It is important for a business to know how trade secrets laws may be used like a non-compete agreement to prevent former employees from using confidential information.
A non-compete agreement restricts a former employee from working for a competitor. These agreements are construed strictly by courts because North Carolina public policy disfavors them. After all, they are restraints on commerce, rather than encouragement of it.
On the other hand, protection of corporate trade secrets is treated with somewhat more respect by North Carolina courts. The definition of “trade secret” under G.S. § 66-152 is broad, encompassing business or technical information, including formulas, patterns, programs, information, methods, techniques, or processes.
But what if you could disguise a non-compete as a trade secret, thereby getting a trade secret that was, ostensibly, accorded additional deference? From the standpoint of protecting corporate interests, it would be a panacea. On the other hand, from the employee standpoint, it may be anathema.
A recent article in North Carolina Lawyers Weekly notes a trend in business attorneys abandoning filing of lawsuits for violation of non-compete agreements, and instead filing claims against departed employees for breach of trade secrets.
Most employees who sign a non-compete also sign a non-disclosure agreement promising not to disclose the employer’s business practices, data, or other confidential information. When these employees leave, their non-compete agreements may be difficult to enforce (given judicial trends), but not so with regard to trade secrets.
When the employee goes to a new employer, they often cannot help but use, or at least appear to use, the information they gained about their former employers. The line between a non-compete and trade secrets is blurry, so (the theory goes) why not use the type of claim most likely to secure a positive ruling for the employer?
The Superior Court decision in Glover Construction Company v. Sequoia is instructive. The departing employee (who happened to be the grandson of the owner of the employer) created a competing company. He was alleged to have “misappropriated trade secrets, solicited key employees, and interfered with customer relationships.” Notably, he was not sued for violating a noncompete.
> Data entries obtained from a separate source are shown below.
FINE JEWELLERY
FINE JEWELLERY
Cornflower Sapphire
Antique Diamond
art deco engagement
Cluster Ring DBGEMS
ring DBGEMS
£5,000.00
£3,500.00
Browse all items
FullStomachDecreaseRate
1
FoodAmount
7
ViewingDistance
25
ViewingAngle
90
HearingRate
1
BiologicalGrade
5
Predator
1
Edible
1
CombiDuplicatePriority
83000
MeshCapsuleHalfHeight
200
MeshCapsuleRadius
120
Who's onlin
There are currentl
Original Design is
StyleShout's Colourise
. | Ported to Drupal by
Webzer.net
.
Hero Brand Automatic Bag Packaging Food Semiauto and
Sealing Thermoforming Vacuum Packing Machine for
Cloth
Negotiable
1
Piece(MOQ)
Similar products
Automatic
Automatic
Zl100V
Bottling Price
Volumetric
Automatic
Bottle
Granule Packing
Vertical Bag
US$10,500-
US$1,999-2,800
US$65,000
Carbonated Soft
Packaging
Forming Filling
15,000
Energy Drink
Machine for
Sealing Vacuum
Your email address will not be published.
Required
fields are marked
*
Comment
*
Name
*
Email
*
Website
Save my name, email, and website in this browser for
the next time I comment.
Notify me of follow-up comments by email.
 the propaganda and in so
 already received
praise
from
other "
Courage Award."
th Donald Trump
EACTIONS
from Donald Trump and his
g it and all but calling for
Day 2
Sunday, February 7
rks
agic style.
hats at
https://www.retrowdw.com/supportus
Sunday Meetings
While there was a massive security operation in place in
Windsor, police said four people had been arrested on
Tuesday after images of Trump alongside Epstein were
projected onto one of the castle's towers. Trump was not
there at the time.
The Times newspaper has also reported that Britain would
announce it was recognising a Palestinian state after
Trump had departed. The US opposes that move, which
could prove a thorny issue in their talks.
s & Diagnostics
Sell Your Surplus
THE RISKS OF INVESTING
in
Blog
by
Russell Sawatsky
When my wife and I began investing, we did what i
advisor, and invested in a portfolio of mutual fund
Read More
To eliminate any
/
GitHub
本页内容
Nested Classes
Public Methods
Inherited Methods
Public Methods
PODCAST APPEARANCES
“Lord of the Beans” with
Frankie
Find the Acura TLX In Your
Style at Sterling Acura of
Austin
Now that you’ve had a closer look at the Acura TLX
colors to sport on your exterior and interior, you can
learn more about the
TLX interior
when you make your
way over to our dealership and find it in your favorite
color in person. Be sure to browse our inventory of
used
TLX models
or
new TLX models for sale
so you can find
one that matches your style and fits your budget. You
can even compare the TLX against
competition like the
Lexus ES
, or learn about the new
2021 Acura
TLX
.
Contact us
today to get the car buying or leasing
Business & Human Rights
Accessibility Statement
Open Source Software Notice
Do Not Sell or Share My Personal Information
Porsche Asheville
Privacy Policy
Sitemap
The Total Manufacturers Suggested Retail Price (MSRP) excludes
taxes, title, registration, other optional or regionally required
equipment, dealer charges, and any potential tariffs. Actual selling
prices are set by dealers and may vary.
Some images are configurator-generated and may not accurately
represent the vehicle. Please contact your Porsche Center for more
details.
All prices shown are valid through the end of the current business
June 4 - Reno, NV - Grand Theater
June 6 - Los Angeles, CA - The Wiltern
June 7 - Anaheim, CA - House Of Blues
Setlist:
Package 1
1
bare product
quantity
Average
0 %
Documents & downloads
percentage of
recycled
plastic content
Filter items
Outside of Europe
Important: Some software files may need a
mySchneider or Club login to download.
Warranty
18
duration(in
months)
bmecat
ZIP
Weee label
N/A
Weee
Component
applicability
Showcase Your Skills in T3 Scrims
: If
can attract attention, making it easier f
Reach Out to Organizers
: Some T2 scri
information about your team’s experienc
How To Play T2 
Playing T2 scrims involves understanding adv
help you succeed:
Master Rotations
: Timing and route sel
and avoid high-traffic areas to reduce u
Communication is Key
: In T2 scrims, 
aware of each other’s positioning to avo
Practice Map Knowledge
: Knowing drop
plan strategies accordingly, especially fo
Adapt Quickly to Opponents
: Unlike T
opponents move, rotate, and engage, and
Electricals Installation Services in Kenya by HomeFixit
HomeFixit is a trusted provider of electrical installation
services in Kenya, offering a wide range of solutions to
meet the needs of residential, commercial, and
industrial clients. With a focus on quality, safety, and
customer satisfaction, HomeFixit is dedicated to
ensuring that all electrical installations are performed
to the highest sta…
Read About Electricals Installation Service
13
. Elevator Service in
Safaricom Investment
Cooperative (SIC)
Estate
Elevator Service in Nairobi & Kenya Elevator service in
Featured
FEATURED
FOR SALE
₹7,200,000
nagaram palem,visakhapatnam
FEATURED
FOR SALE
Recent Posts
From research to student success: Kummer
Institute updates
Rather, he was sued for violating the trade secrets law.
Under the North Carolina Trade Secrets Protection Act, “misappropriation” is defined as the “acquisition, disclosure, or use of a trade secret of another without express or implied authority or consent, unless such trade secret was arrived at by independent development, reverse engineering, or was obtained from another person with a right to disclose the trade secret.” G.S. § 66-152(1).
Regardless of the fact that there was no agreement requiring employees to sign confidentiality or non-compete agreements, the court held that the Trade Secrets Protection Act may have been violated. Further, the departing employee may also have committed unfair and deceptive acts or practices, as well as breach of fiduciary duty.
The case has not been finally decided, but it represents the intersection of the principles of non-competes and trade secrets. It is certain to be a case that employment attorneys and corporate attorneys refer to going forward.
Employers with employees who recently left, and employees who are thinking about leaving, would be wise to be careful that they heed both the non-compete provisions and the Trade Secrets Act. The attorneys for both sides will certainly be paying close attention.